Recht, Politik & EU Die türkische Regierung sperrt offenbar eine ganze Reihe von Diensten des Internetkonzerns Google. Das geht aus einer Stellungnahme des dortigen Telekommunikationsministeriums hervor. Demnach wird der Zugriff auf eine Reihe von IP-Adressen des Unternehmens aus der Türkei blockiert. Dies soll rechtliche Gründe haben, die allerdings nicht näher erläutert werden. Auch ist noch unklar, ob es sich um eine vorübergehende oder dauerhafte Anordnung handelt.

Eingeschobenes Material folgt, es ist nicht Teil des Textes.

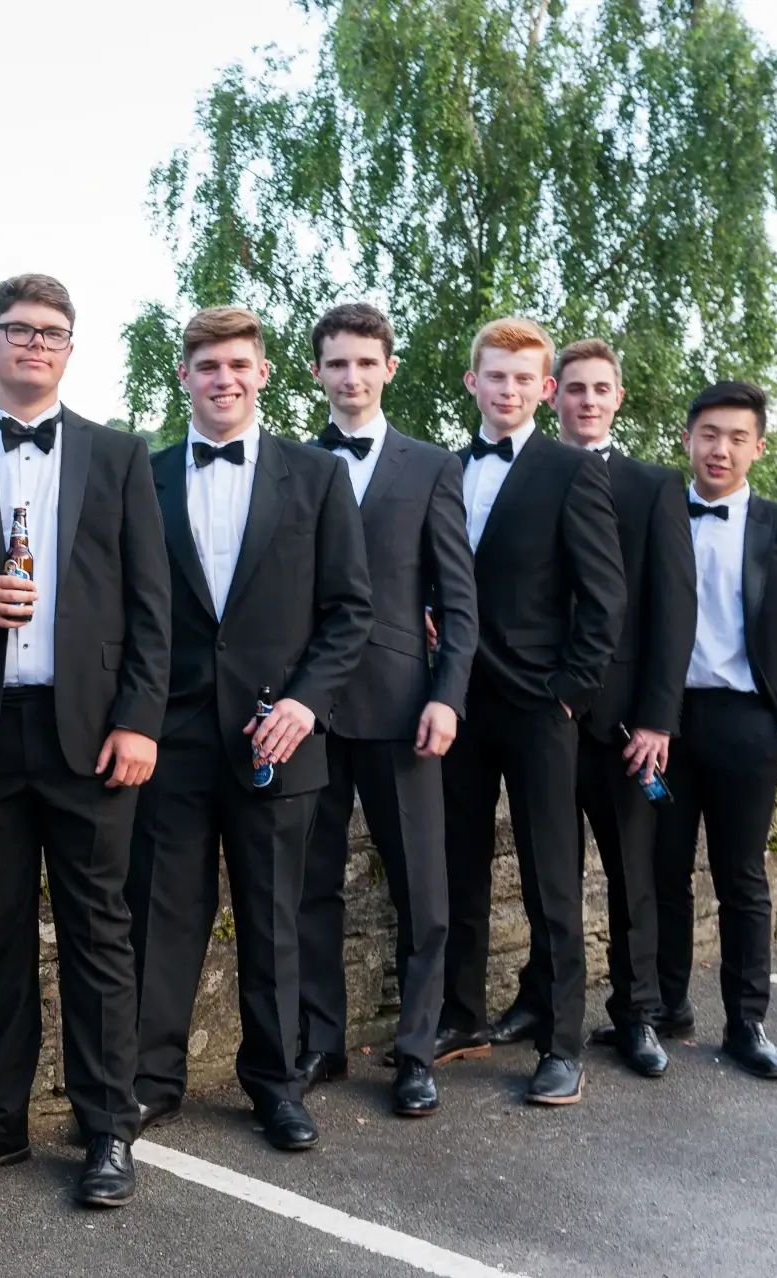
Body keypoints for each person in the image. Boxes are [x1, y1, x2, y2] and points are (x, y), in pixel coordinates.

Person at [0, 273, 172, 1209]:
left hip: (93, 732)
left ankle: (108, 1127)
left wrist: (141, 718)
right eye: (18, 330)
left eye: (53, 333)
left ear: (70, 350)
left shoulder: (119, 456)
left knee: (98, 933)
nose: (35, 344)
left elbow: (153, 605)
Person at [130, 306, 371, 1151]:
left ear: (264, 373)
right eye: (206, 366)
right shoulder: (145, 475)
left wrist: (307, 705)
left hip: (280, 736)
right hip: (174, 735)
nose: (223, 379)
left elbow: (350, 612)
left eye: (238, 364)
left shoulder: (317, 477)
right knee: (164, 916)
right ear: (186, 377)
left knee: (275, 920)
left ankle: (276, 1083)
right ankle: (151, 1082)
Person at [489, 339, 694, 1079]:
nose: (587, 401)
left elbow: (672, 609)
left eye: (600, 389)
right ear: (553, 395)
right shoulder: (522, 477)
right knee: (551, 869)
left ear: (618, 397)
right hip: (532, 710)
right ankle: (541, 997)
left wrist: (658, 718)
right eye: (574, 388)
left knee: (629, 872)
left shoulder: (651, 486)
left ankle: (636, 1012)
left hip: (618, 721)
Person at [294, 303, 476, 1118]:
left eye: (366, 362)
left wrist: (448, 695)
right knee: (309, 887)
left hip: (404, 709)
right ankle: (321, 1043)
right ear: (316, 372)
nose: (352, 376)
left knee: (421, 893)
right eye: (337, 363)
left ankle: (414, 1050)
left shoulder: (432, 466)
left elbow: (459, 601)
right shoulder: (292, 463)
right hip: (308, 714)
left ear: (389, 368)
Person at [437, 317, 625, 1105]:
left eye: (523, 379)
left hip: (541, 706)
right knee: (457, 866)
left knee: (554, 874)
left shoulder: (568, 472)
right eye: (495, 376)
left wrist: (570, 695)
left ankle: (563, 1043)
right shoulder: (443, 467)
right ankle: (460, 1016)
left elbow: (604, 598)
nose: (508, 390)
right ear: (474, 382)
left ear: (543, 390)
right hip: (453, 703)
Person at [652, 381, 777, 1080]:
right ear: (686, 439)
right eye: (708, 434)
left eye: (736, 437)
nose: (720, 448)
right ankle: (666, 1008)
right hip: (665, 724)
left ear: (758, 447)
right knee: (663, 873)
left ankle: (746, 1023)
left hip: (748, 723)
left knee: (742, 878)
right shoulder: (659, 516)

Eine Reihe von Angeboten Googles soll so von der Türkei aus nicht mehr zugänglich sein. Dazu gehören die Suchmaschine, der Sprachservice, die AppEngine, FeedBurner und Analytics. Weiterhin erstreckt sich die Sperrung auf Googles Online-Office und das Video-Portal YouTube.

Die Nutzer sollen bei dem Versuch, auf die entsprechenden Seiten zu gelangen, bei den meisten Providern auf eine Informationsseite umgeleitet werden. Diese klärt darüber auf, das der Zugriff aufgrund eines Gerichtsentscheids gesperrt wurde.

Möglicherweise hängt die Blockade mit einem Verfahren zusammen, dass im Jahr 2008 schon einmal zu einer Sperrung YouTubes führte. Damals ging es um Videos, die angeblich den Staatsgründer Mustafa Kemal Ataturk herabwürdigten.